Ik heb vier weken na het vaststellen van de diagnose wat minder en vanuit huis gewerkt, zodat ik af en toe kon rusten. Er was echter helaas veel onbegrip bij de collega’s. Aan de buitenkant zie je niet hoe iemand zich van binnen voelt. Daarbij denkt men dat wanneer je medicijnen krijgt, je ook gelijk herstelt. Helaas werkt dat niet zo bij schildklierziekten, er gaat wat tijd overheen om juist ingesteld te raken.

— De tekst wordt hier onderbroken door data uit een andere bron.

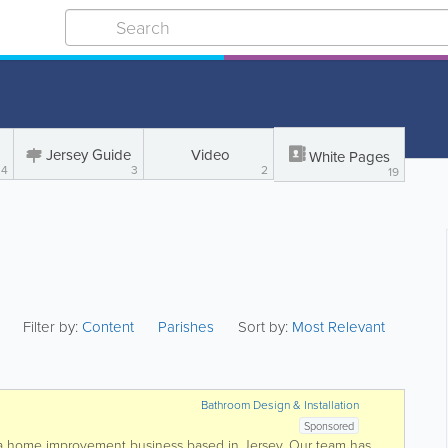
Jersey Guide
Video
White Pages
4
3
2
19
Filter by:
Content
Parishes
Sort by:
Most Relevant
Bathroom Design & Installation
Sponsored
e a home improvement business based in Jersey. Our team has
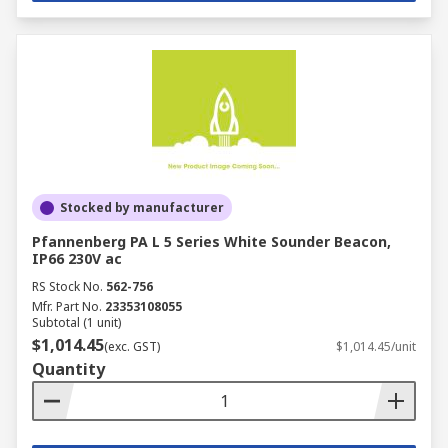
Stocked by manufacturer
Pfannenberg PA L 5 Series White Sounder Beacon,
IP66 230V ac
RS Stock No.
562-756
Mfr. Part No.
23353108055
Subtotal (1 unit)
$1,014.45
(exc. GST)
$1,014.45/unit
Quantity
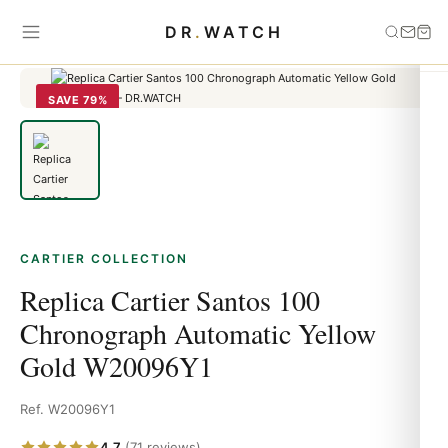
Home
›
Cartier
›
Replica Cartier Santos 100 Chronograph Automatic
DR
.
WATCH
Yellow Gold W20096Y1
SAVE 79%
CARTIER COLLECTION
Replica Cartier Santos 100
Chronograph Automatic Yellow
Gold W20096Y1
Ref. W20096Y1
4.7
(71 reviews)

Vanwege het onbegrip werden mijn klachten alleen maar erger omdat het spanningen opleverde en het lichaam van een schildklierpatiënt kan juist niet goed omgaan met spanningen, hiervoor zijn immers hormonen nodig die het lichaam niet aanmaakt. Het toppunt is de opmerking dat ik maar moest stoppen met borstvoeding geven, dat kost namelijk, volgens hen, zo veel energie, ik zou me dan snel beter voelen.
Moe door schildklierziekte, niet door borstvoeding
Hoe vaak moet ik nog zeggen dat ik moe ben door een schildklierziekte en niet door het geven van borstvoeding? Voor mij is juist het tegendeel waar: van de oxytocine die vrijkomt bij het geven van borstvoeding, voel ik mij juist beter, minder somber. Ik ben juist blij dat ik borstvoeding geef, zodat ik juist op een relaxte manier veel kan knuffelen met mijn kindje en hem zodoende veel aandacht kan geven.
Net zoals wanneer wij samen slapen. Op andere momenten kon ik hem namelijk door mijn ziekte niet al mijn aandacht geven.